Ce lieu consacré à une si grande déesse fut évidemment choisi pour servir aux Troyens, non d’asile, mais de prison. Comparez maintenant, je vous prie, ce temple qui n’était pas consacré à un petit dieu, au premier venu du peuple des dieux, mais à la reine des dieux, sœur et femme de Jupiter, comparez ce temple avec les basiliques de nos apôtres. Là, on portait les dépouilles des dieux dont on avait brûlé les temples, non pour les rendre aux vaincus, mais pour les partager entre les vainqueurs ; ici, tout ce qui a été reconnu, même en des lieux profanes, pour appartenir à ces asiles sacrés, y a été rapporté religieusement, avec honneur et avec respect. Là, on perdait la liberté ; ici, on la conservait. Là, on s’assurait de ses prisonniers ; ici, il était défendu d’en faire. Là, on était traîné par des dominateurs insolents, décidés à vous rendre esclaves ; ici, on était conduit par des ennemis pleins d’humanité, décidés à vous laisser libres. En un mot, du côté de ces Grecs fameux par leur politesse, l’avarice et la superbe semblaient avoir choisi pour demeure le temple de Junon ; du côté des grossiers barbares, la miséricorde et l’humilité habitaient les basiliques du Christ. On dira peut-être que, dans la réalité, les Grecs épargnèrent les temples des dieux troyens, qui étaient aussi leurs dieux, et qu’ils n’eurent pas la cruauté de frapper ou de rendre captifs les malheureux vaincus qui se réfugiaient dans ces lieux sacrés. À ce compte, Virgile aurait fait un tableau de pure fantaisie, à la manière des poëtes ; mais point du tout, il a décrit le sac de Troie selon les véritables mœurs de l’antiquité païenne.

CHAPITRE V.
SENTIMENT DE CÉSAR TOUCHANT LA COUTUME UNIVERSELLE DE PILLER LES TEMPLES DANS LES VILLES PRISES D’ASSAUT.

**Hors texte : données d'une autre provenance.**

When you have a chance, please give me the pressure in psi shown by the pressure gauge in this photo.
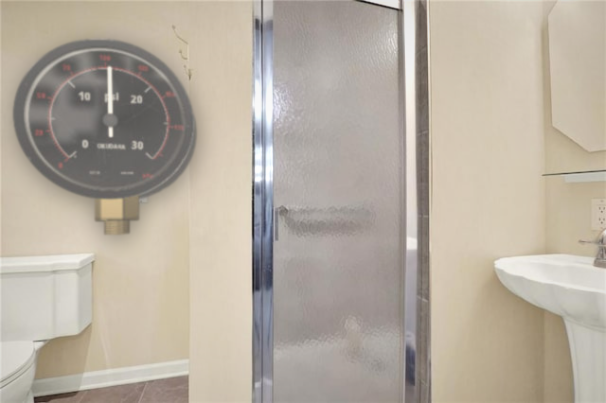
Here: 15 psi
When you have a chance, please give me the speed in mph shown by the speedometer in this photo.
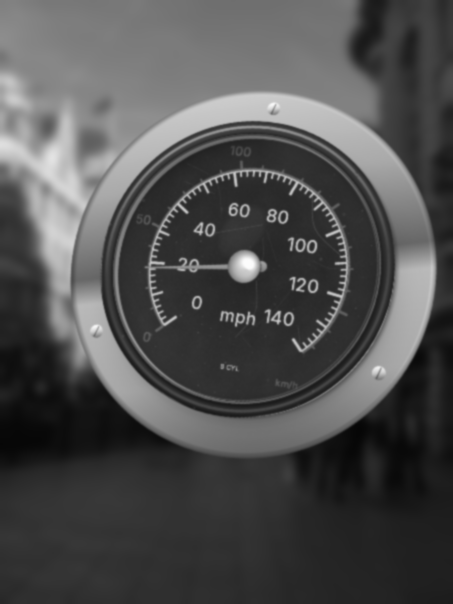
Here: 18 mph
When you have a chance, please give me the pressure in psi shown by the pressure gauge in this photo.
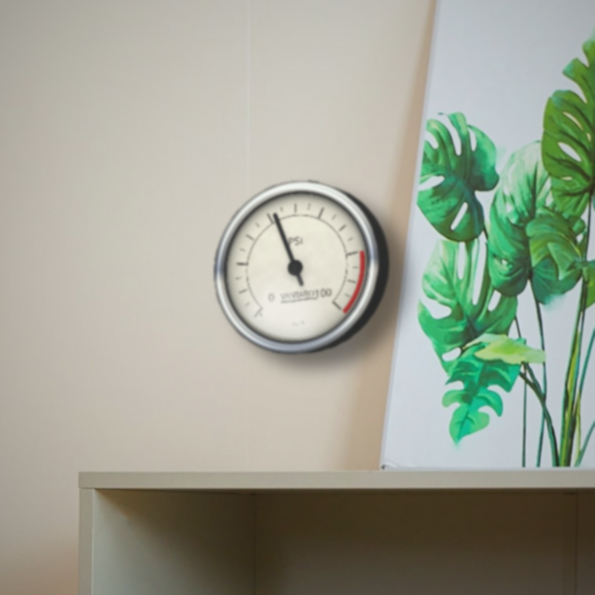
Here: 42.5 psi
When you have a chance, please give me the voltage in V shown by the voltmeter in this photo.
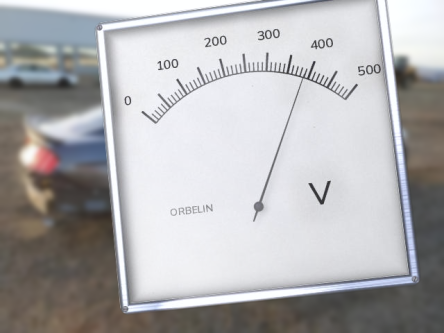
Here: 390 V
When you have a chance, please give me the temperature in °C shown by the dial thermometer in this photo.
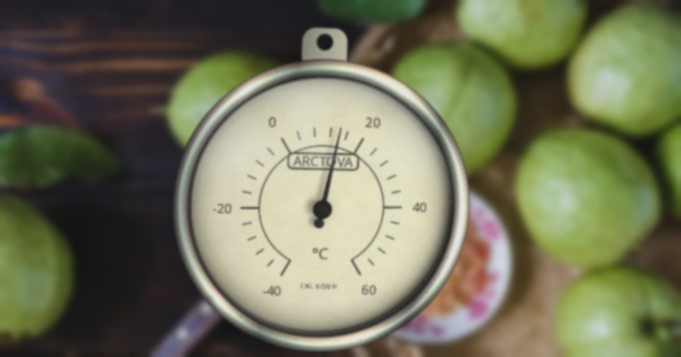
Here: 14 °C
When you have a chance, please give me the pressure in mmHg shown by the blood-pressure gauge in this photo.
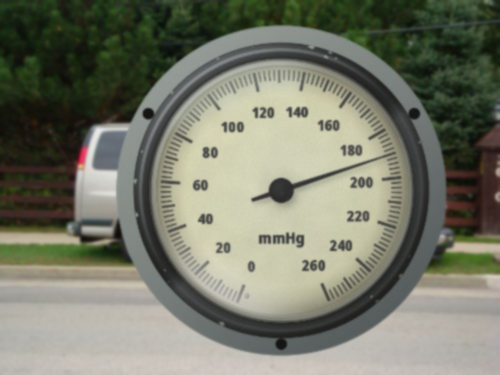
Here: 190 mmHg
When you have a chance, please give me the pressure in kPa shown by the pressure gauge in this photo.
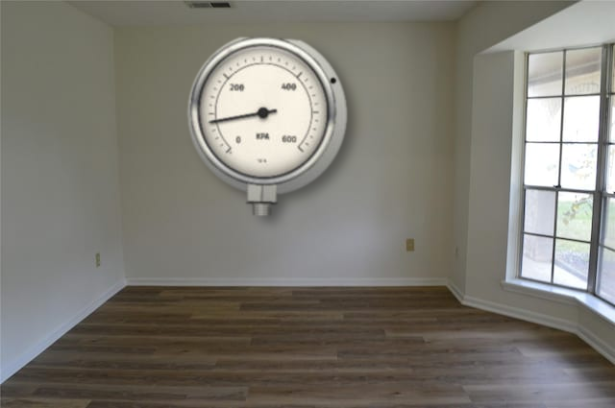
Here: 80 kPa
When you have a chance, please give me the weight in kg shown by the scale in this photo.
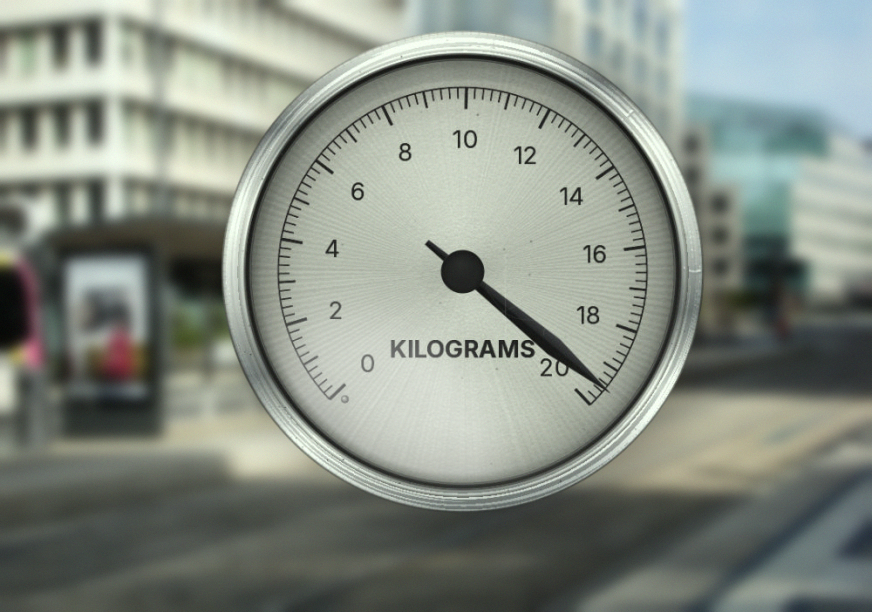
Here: 19.5 kg
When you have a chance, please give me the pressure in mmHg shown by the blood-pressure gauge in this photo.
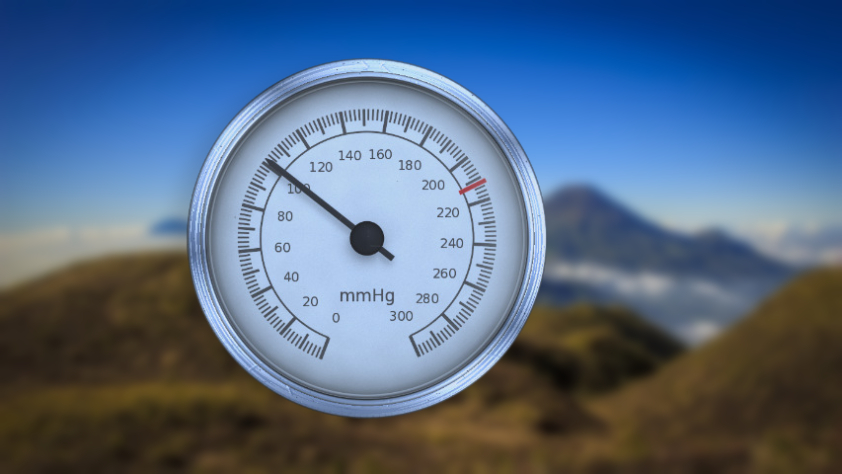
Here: 102 mmHg
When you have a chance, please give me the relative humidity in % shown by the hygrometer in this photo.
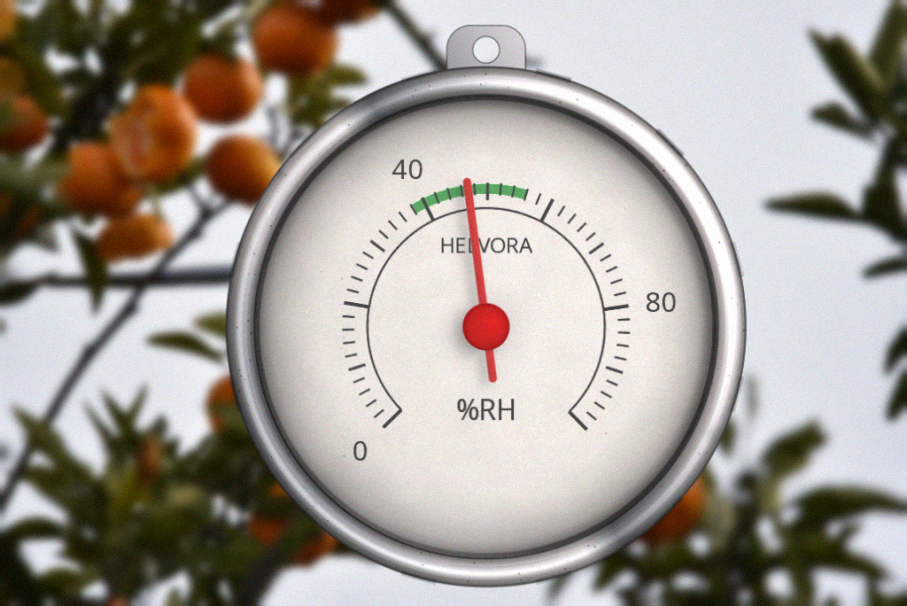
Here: 47 %
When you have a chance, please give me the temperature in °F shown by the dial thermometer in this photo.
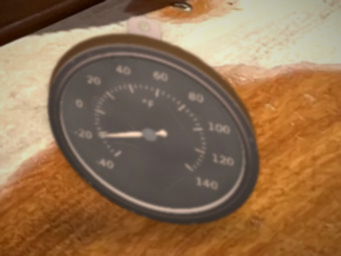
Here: -20 °F
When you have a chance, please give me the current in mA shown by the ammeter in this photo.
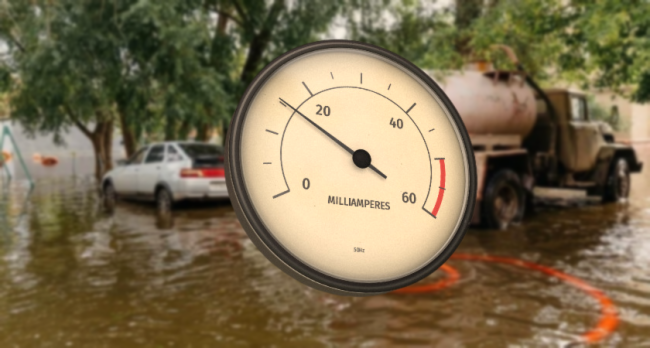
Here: 15 mA
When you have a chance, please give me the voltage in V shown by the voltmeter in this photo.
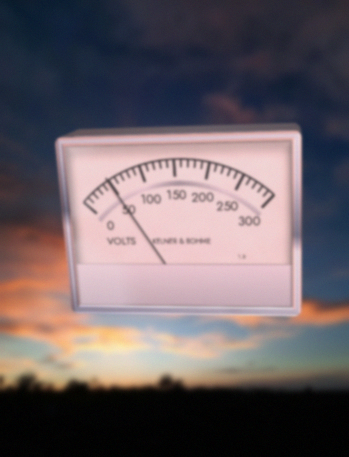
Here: 50 V
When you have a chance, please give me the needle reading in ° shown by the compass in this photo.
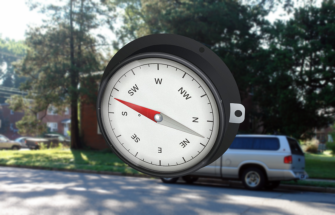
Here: 200 °
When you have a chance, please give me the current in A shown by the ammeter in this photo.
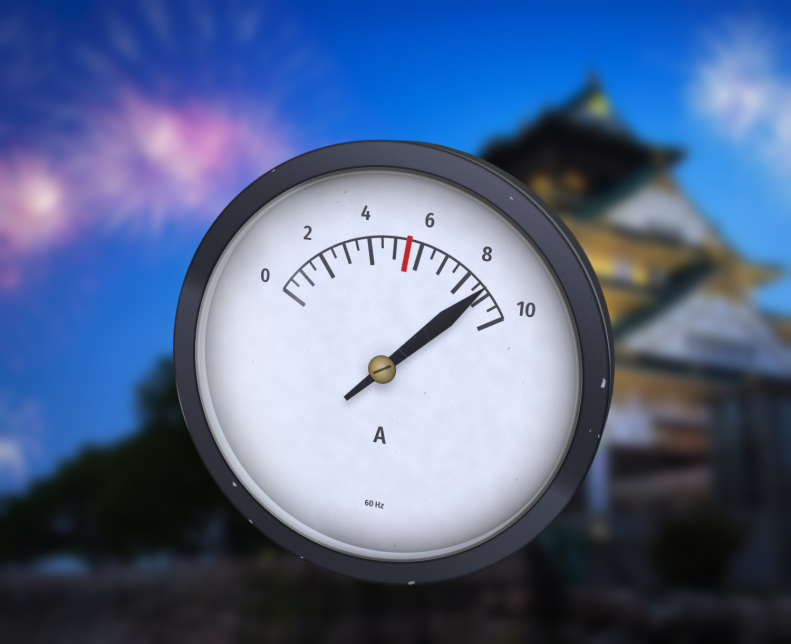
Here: 8.75 A
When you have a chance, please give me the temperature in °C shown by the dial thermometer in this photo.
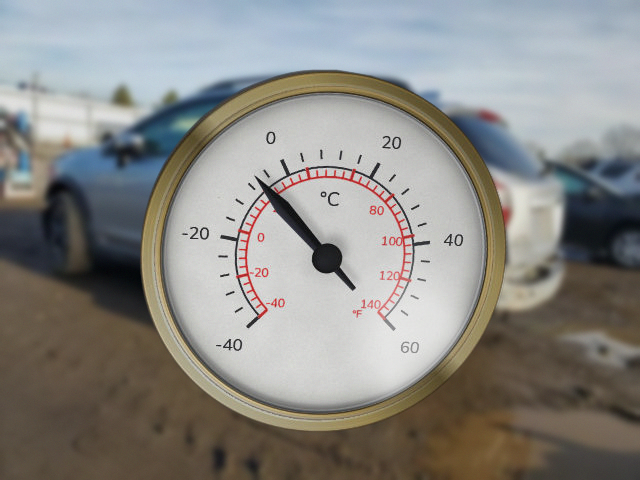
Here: -6 °C
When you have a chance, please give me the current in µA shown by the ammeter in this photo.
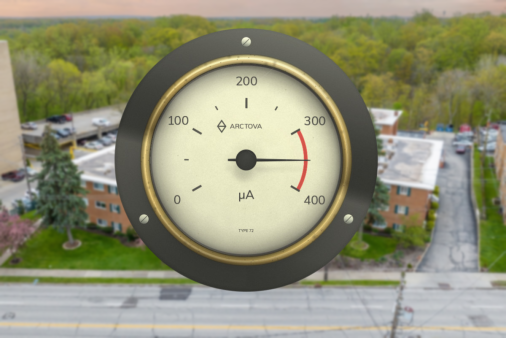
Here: 350 µA
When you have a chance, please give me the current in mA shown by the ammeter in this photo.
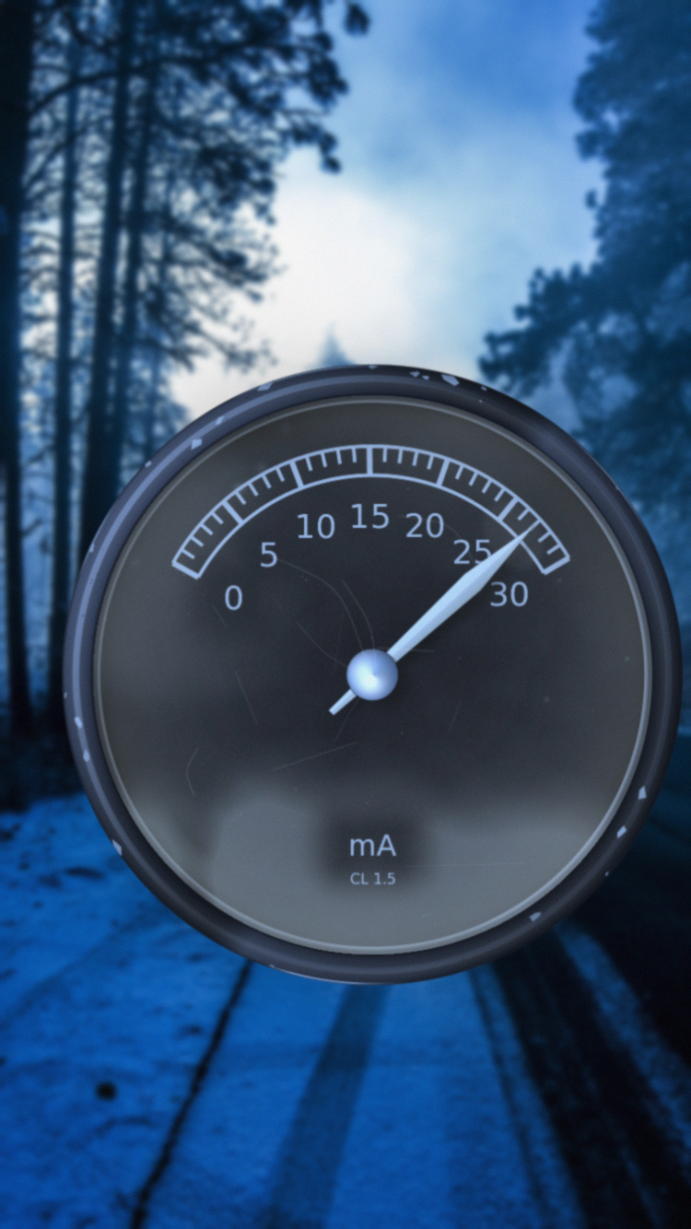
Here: 27 mA
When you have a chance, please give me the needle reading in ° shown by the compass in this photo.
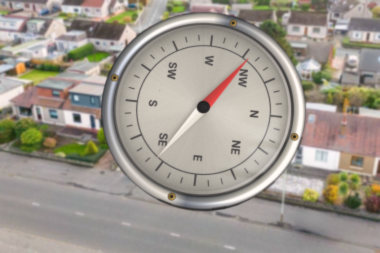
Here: 305 °
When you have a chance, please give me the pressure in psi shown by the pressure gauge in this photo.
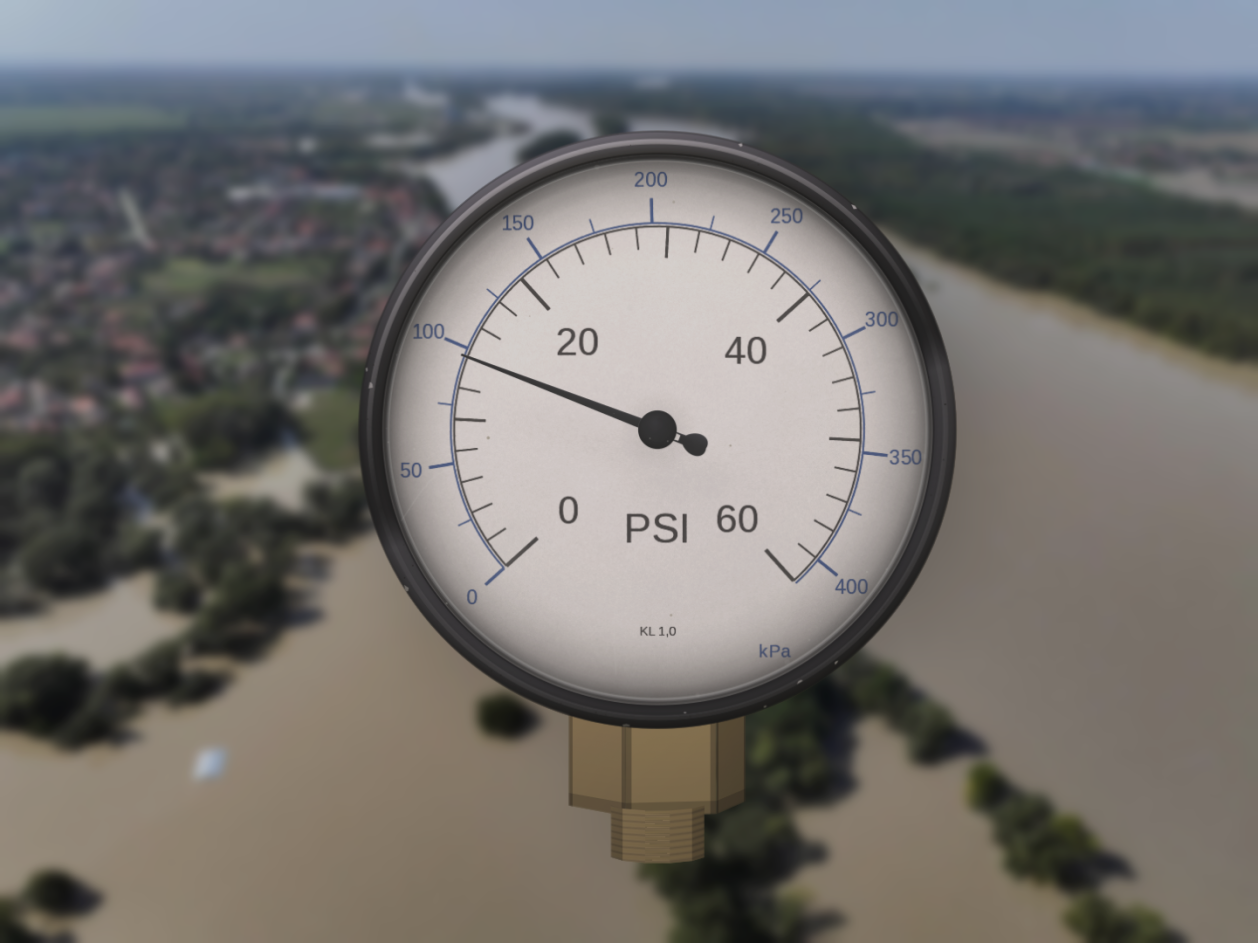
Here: 14 psi
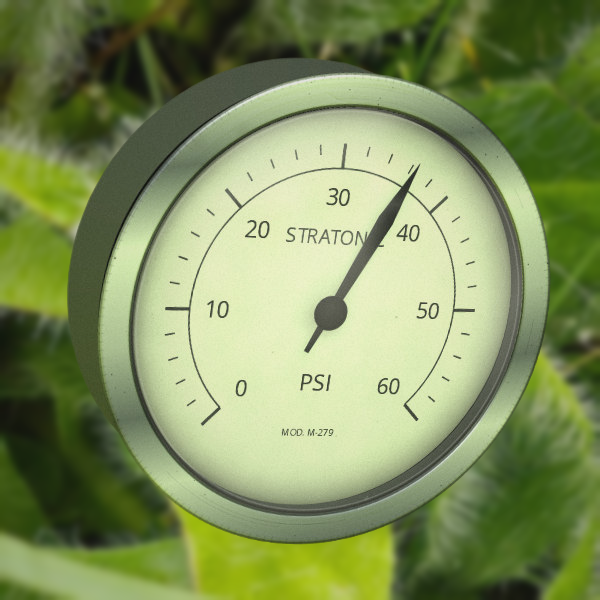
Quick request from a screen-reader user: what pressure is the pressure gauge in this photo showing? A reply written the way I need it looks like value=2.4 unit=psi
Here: value=36 unit=psi
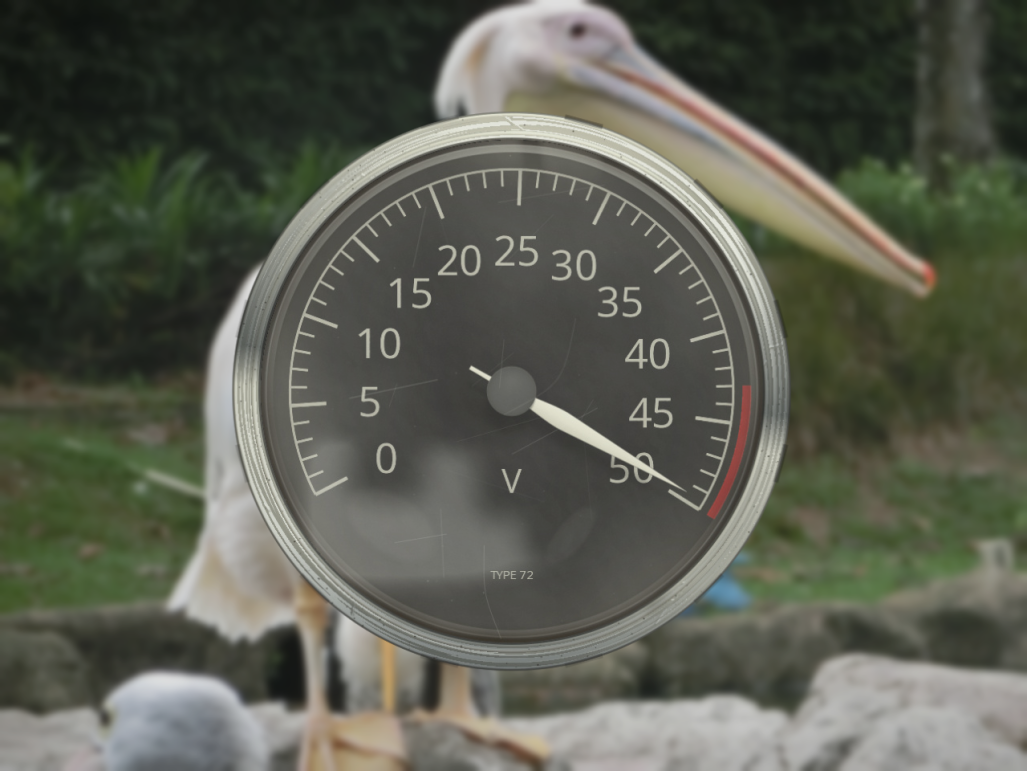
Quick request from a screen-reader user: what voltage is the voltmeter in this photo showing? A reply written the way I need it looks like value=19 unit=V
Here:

Au rapport de Salluste, qui a la réputation d’un historien véridique, César dépeignait ainsi le sort réservé aux villes prises de vive force, quand il donna son avis dans le sénat sur le sort des complices de Catilina : « On ravit les vierges et les jeunes garçons ; on arrache les enfants des bras de leurs parents ; les mères de famille sont livrées aux outrages des vainqueurs ; on pille les temples et les maisons ; partout le meurtre et l’incendie ; tout est plein d’armes, de cadavres, de sang et de cris plaintifs[2] ». Si César n’eût point parlé des temples, nous croirions que la coutume était d’épargner les demeures des dieux ; or, remarquez bien que les temples des Romains avaient à craindre ces profanations, non pas d’un peuple étranger, mais de Catilina et de ses complices, c’est-à-dire de citoyens romains et des sénateurs les plus illustres ; mais on dira peut-être que c’étaient des hommes perdus et des parricides.

CHAPITRE VI.
LES ROMAINS EUX-MÊMES, QUAND ILS PRENAIENT UNE VILLE D’ASSAUT, N’AVAIENT POINT COUTUME DE FAIRE GRACE AUX VAINCUS RÉFUGIÉS DANS LES TEMPLES DES DIEUX.

Laissons donc de côté cette infinité de peuples qui se sont fait la guerre et n’ont jamais

  1. Énéide, liv. ii, vers 761-767.
  2. Salluste, De la conjuration de Catilina, ch. 51.